§ Action item
Could you output every record below exactly, leaving out the pictures?

**** Excerpted data

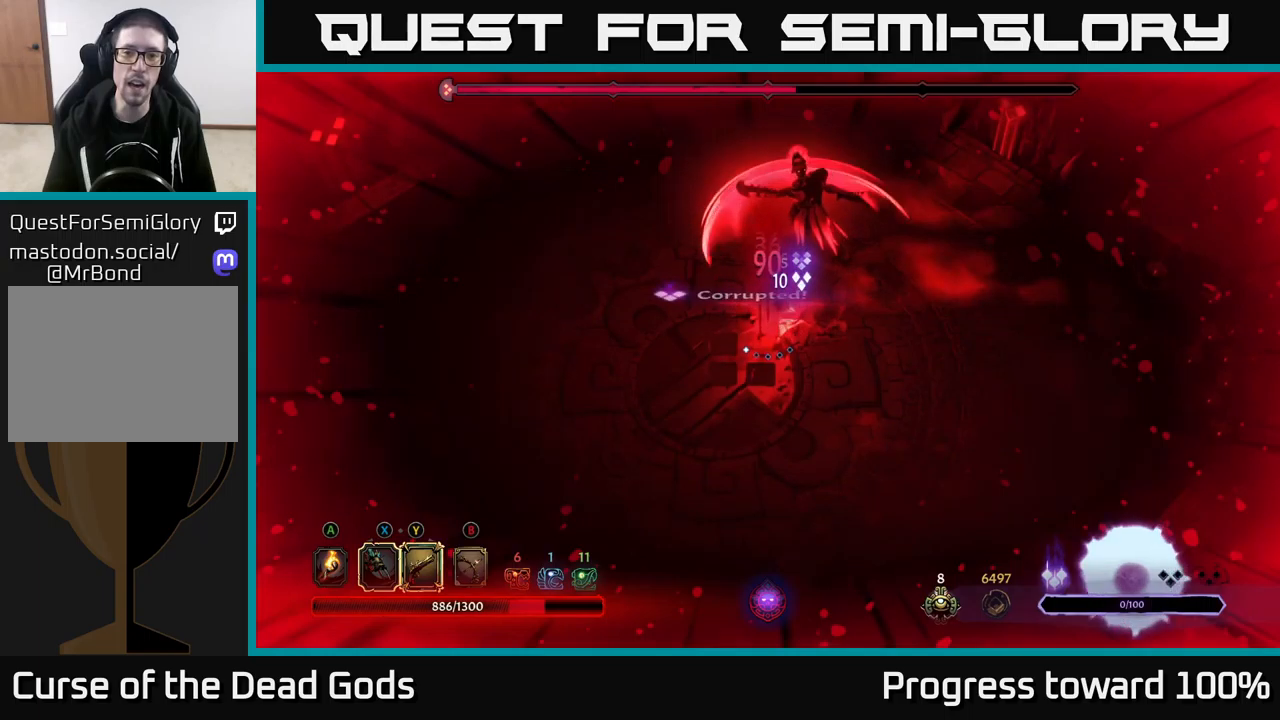
{"buttons": [], "left_stick": "up-right", "right_stick": "center", "events": [[84, "R2", "down"], [100, "left_stick", "down"], [217, "R2", "up"], [334, "left_stick", "right"], [400, "left_stick", "up-right"]]}
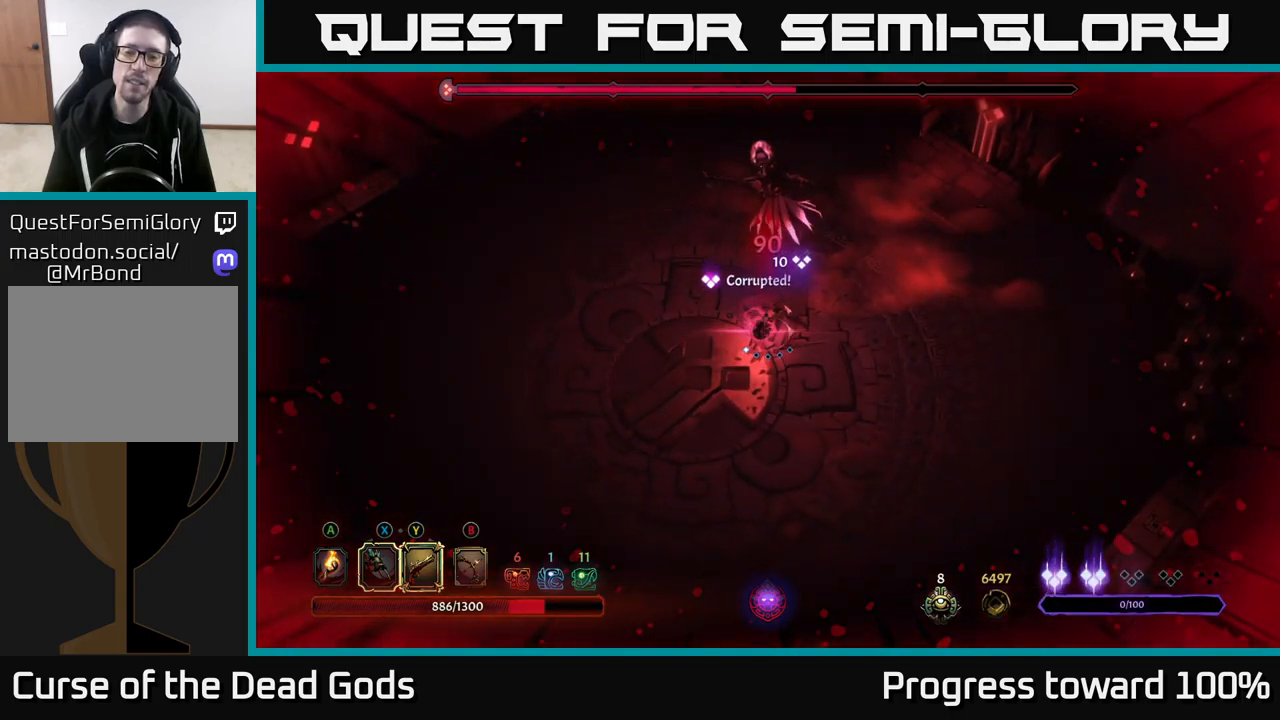
{"buttons": [], "left_stick": "down-right", "right_stick": "center", "events": [[17, "left_stick", "center"], [67, "left_stick", "down"], [267, "left_stick", "down-right"]]}
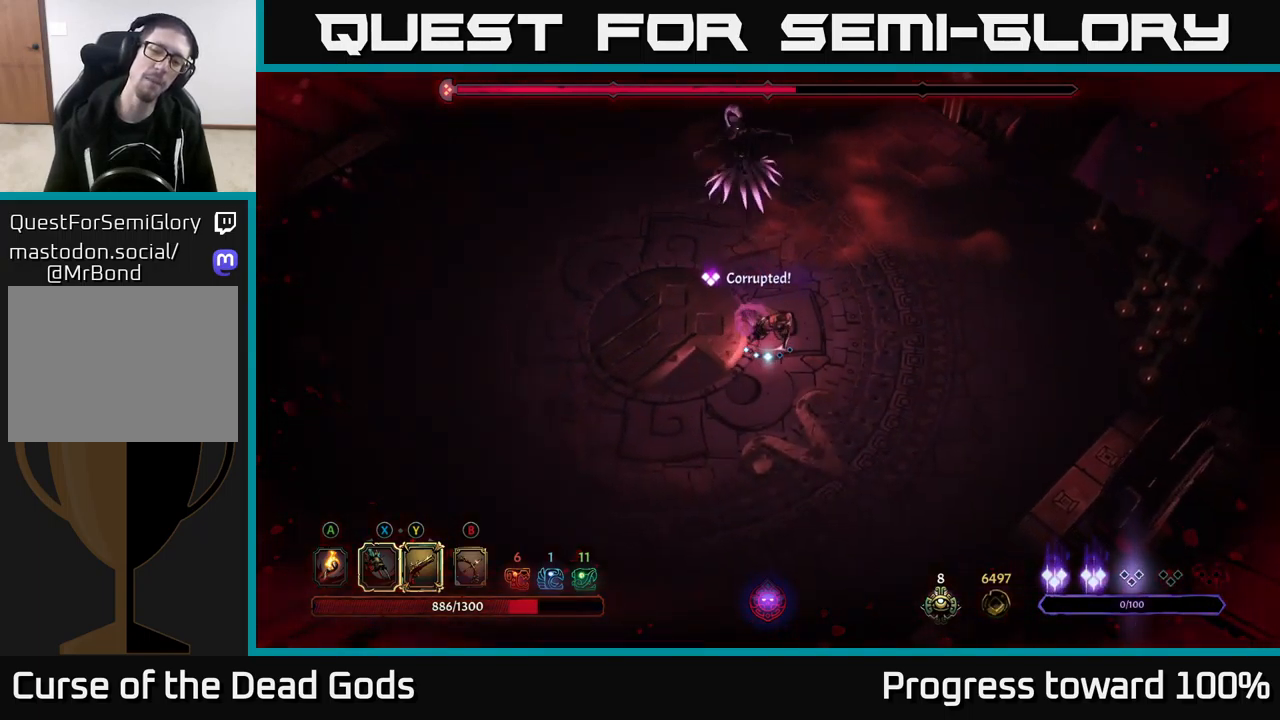
{"buttons": [], "left_stick": "right", "right_stick": "center", "events": [[467, "left_stick", "right"]]}
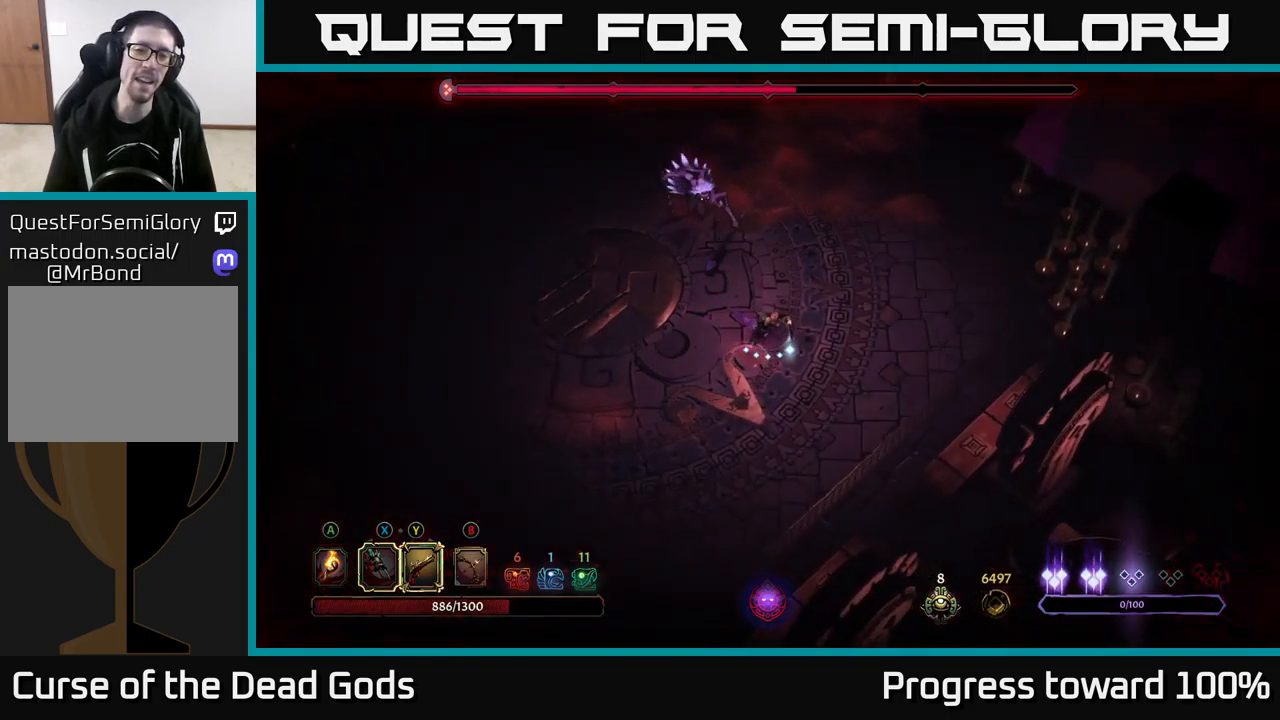
{"buttons": ["X"], "left_stick": "up-left", "right_stick": "center", "events": [[50, "left_stick", "up"], [150, "X", "down"], [167, "left_stick", "up-left"], [250, "X", "up"], [400, "X", "down"]]}
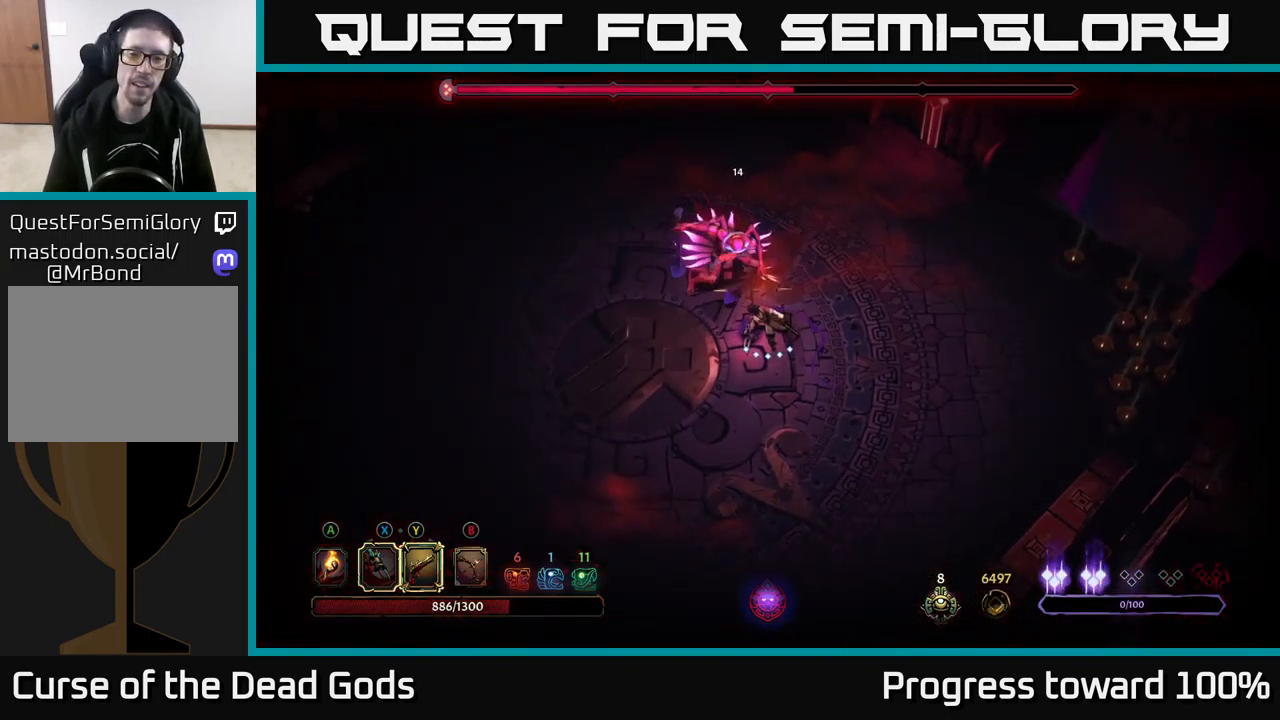
{"buttons": ["X"], "left_stick": "up-left", "right_stick": "center", "events": [[50, "X", "up"], [134, "X", "down"], [267, "X", "up"], [367, "X", "down"]]}
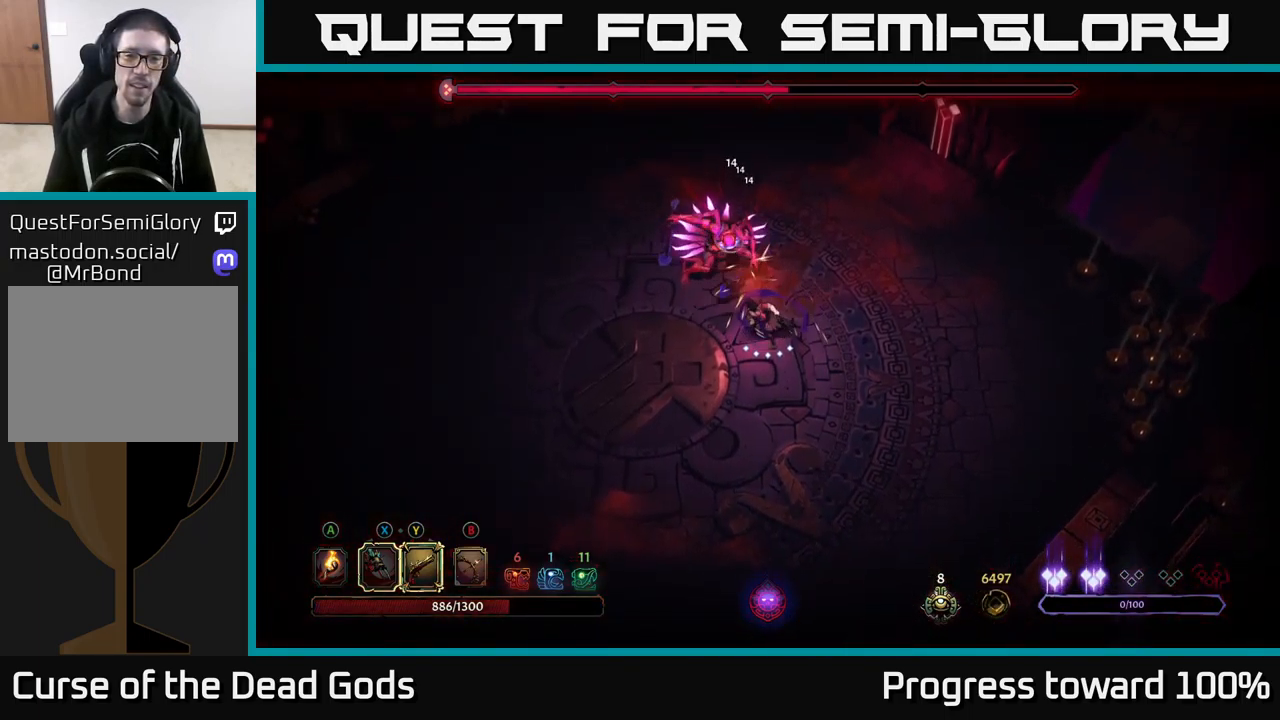
{"buttons": [], "left_stick": "center", "right_stick": "center", "events": [[34, "X", "up"], [100, "Y", "down"], [250, "Y", "up"], [400, "left_stick", "center"]]}
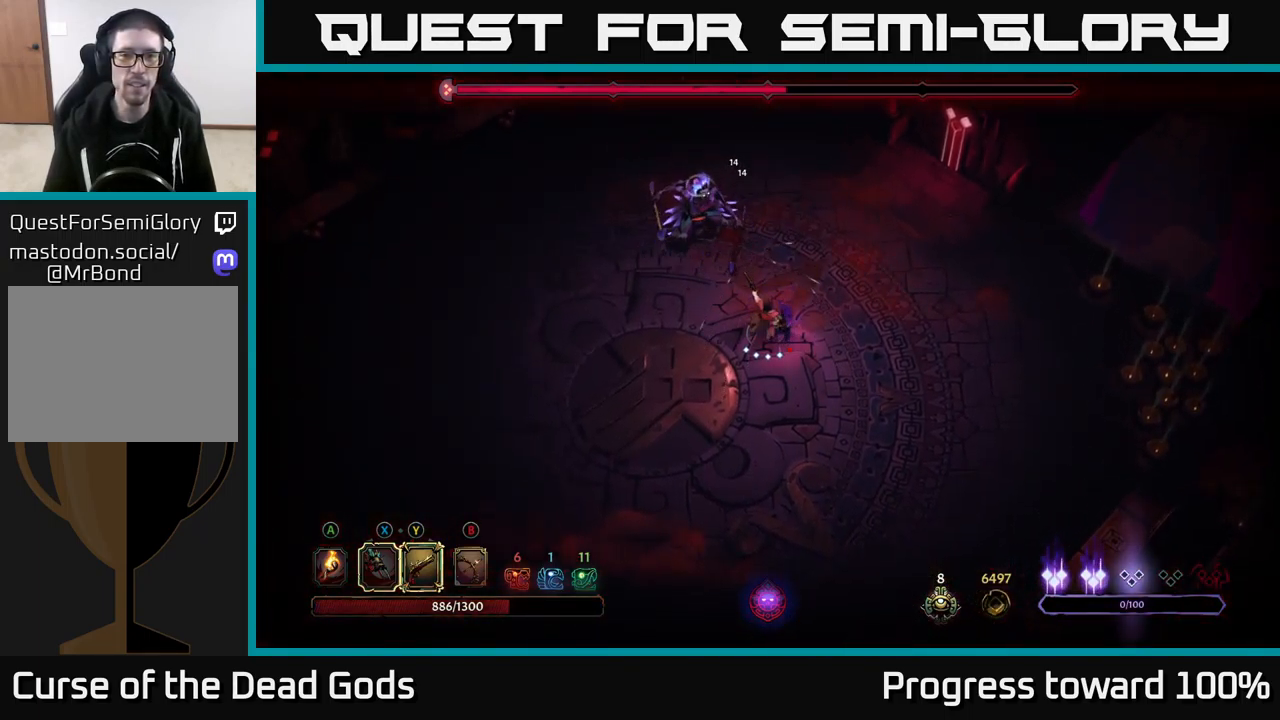
{"buttons": [], "left_stick": "right", "right_stick": "center", "events": [[367, "left_stick", "right"]]}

********

§ Response to the exercise
{"buttons": [], "left_stick": "up-right", "right_stick": "center", "events": [[84, "R2", "down"], [100, "left_stick", "down"], [217, "R2", "up"], [334, "left_stick", "right"], [400, "left_stick", "up-right"]]}
{"buttons": [], "left_stick": "down-right", "right_stick": "center", "events": [[17, "left_stick", "center"], [67, "left_stick", "down"], [267, "left_stick", "down-right"]]}
{"buttons": [], "left_stick": "right", "right_stick": "center", "events": [[467, "left_stick", "right"]]}
{"buttons": ["X"], "left_stick": "up-left", "right_stick": "center", "events": [[50, "left_stick", "up"], [150, "X", "down"], [167, "left_stick", "up-left"], [250, "X", "up"], [400, "X", "down"]]}
{"buttons": ["X"], "left_stick": "up-left", "right_stick": "center", "events": [[50, "X", "up"], [134, "X", "down"], [267, "X", "up"], [367, "X", "down"]]}
{"buttons": [], "left_stick": "center", "right_stick": "center", "events": [[34, "X", "up"], [100, "Y", "down"], [250, "Y", "up"], [400, "left_stick", "center"]]}
{"buttons": [], "left_stick": "right", "right_stick": "center", "events": [[367, "left_stick", "right"]]}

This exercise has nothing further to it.